El cuento de los castaños (Gregor Božič)

Una pequeña región montañosa situada en el noreste de Italia quedaba, justo después de la Segunda Guerra Mundial, en la frontera con Yugoslavia (actualmente Eslovenia). Se trata de la Slavia friulana. Allí —en el límite de influencia del bloque comunista durante la Guerra Fría— la población mantenía una importante presencia de habitantes de origen eslavo y hasta se usaba para comunicarse varios dialectos propios de la zona, aislada cultural y territorialmente de sus alrededores por las características específicas de su orografía. Debido al conflictivo estatus del lugar y a la falta de desarrollo económico por el bloqueo militar de sus fronteras, se sucedieron décadas de emigración masiva. A las muertes y las desapariciones provocadas por la guerra se sumaron unas condiciones insostenibles para las vidas de todos aquellos que sí se quedaron. El cuento de los castaños (Gregor Božič, 2019) sitúa su relato en esas mismas coordenadas espaciotemporales y políticas. Dos personajes y su encuentro funcionan como ejes de la narración: el anciano carpintero Mario (Massimo De Francovich) y la joven vendedora de castañas Marta (Ivana Roščić). El primero tan obsesionado con sus riquezas y posesiones que pasa por alto la inminente muerte de su esposa, ya muy mayor. La segunda con una vida carente tanto de futuro como de sentido, marcada por la ausencia de su amado.

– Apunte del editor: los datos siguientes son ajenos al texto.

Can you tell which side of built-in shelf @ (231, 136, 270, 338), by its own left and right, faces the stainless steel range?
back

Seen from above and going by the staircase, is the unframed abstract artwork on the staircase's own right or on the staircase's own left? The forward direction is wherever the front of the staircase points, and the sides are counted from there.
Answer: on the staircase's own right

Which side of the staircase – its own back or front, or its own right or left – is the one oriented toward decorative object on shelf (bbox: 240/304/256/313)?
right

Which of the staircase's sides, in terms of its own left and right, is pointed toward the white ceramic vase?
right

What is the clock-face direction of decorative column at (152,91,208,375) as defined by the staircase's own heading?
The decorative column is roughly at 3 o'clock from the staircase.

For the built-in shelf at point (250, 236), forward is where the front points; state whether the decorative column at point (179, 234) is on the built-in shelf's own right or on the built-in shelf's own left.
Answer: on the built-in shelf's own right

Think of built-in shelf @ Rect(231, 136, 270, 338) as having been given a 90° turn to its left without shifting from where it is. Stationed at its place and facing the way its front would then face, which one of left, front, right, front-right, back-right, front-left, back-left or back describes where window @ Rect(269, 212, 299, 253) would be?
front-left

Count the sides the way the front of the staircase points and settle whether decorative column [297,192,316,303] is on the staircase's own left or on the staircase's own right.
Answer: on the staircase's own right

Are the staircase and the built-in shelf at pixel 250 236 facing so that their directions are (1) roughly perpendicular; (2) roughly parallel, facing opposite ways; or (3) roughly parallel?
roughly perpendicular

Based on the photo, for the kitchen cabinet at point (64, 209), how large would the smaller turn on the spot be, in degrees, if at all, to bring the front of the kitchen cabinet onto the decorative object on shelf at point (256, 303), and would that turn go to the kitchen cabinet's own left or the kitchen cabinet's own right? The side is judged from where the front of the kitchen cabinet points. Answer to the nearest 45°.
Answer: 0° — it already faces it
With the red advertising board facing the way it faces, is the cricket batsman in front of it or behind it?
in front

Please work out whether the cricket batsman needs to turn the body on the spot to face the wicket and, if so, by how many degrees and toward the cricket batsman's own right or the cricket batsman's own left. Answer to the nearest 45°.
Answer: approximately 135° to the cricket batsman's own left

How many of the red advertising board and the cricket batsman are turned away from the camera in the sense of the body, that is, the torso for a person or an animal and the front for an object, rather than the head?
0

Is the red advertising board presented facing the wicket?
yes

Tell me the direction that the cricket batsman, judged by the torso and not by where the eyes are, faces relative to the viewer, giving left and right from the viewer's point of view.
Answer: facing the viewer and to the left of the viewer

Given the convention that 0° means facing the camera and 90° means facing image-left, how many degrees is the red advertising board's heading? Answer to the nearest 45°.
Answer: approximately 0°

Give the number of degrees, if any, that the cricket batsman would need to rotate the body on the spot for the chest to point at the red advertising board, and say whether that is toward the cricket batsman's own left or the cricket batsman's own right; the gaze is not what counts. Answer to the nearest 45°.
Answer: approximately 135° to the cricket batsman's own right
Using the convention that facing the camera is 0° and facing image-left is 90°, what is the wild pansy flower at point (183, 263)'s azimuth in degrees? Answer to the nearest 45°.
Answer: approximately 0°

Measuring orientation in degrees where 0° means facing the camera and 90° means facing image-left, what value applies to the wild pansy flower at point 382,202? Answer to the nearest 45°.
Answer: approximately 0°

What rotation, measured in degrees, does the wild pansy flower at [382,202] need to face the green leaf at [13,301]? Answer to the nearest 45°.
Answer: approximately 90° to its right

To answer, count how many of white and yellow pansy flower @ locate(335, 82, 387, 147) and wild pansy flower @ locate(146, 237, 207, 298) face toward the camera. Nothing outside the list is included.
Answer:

Un trabajo fotográfico extraordinario en 35 mm llama de inmediato la atención con una paleta de colores cuidadosamente escogida, que extiende de manera consistente los tonos ocres, marrones y verdes pálidos del bosque, la hierba y la naturaleza presente a las vestimentas y las construcciones rurales. Los castaños —con su madera y sus frutos— conectan a los protagonistas de la cinta con la tierra y sus seres queridos, con sus experiencias de amor y también de dolor, con lo que les libera y les ata. Y es con un tono nostálgico y evocador cómo el director establece la narración de esencia circular y pausada, con una gran carga melancólica, que vincula la muerte con la vida, el pasado con el presente, la juventud con la vejez desde los mismos diálogos. Así traslada a esa tierra de nadie en la que están estancados sus personajes, resistiendo, el limbo existencial en el que se encuentran. Un paraje donde se entremezclan la fantasía y la realidad, los recuerdos y el olvido, el vacío con los espectros que aún habitan sus pensamientos y los espacios de sus casas y caminos, las arboledas y los ríos donde los proyectan. Todo desde un tratamiento eminentemente sensorial de la imagen a través de una contextualización en lo vasto de su entorno y la integración de elementos como el viento o el agua, que proveen de una escala que permite subrayar lo aparentemente insignificante de los individuos que residen en esos campos para usarlo de contraste con las tragedias a las que se han enfrentado.

Estructurada episódicamente, El cuento de los castaños surge como historia casi mítica, justificada por el punto de vista del hijo del carpintero como perspectiva de su desarrollo argumental a través de lo que los autóctonos de la región le contaron tiempo después. Esa idea de que desde el fuera de campo se cuente los hechos añadiendo detalles pintorescos y sobrenaturales, casualidades imposibles y conversaciones entre personajes que trascienden lo onírico por su forzada verosimilitud tan inherente a las zonas rurales remotas, donde el boca a boca y la imaginación sirven para explicar eventos anecdóticos cotidianos y transformarlos en parte del legado de la memoria colectiva, mediatizado por los anhelos y las creencias de los lugareños. El steadicam siguiendo el caminar del carpintero por los senderos con gran angular, la cámara que fija con plano detalle el recorrido de una joven que se cambia el calzado de labor por unos bonitos zapatos para acudir al baile del pueblo… Božič incorpora un delicado costumbrismo a un universo de realismo mágico con una atmósfera que llena el extraño y sutil sonido de theremín de su banda sonora. Nos encontramos ante una mirada que encuentra la belleza en lo recóndito y lo inesperado —en lo mínimo y cercano—, y que alcanza un esplendoroso humanismo al revelar el espacio que conecta y acerca a las personas desde la solidaridad, la empatía y el hermanamiento.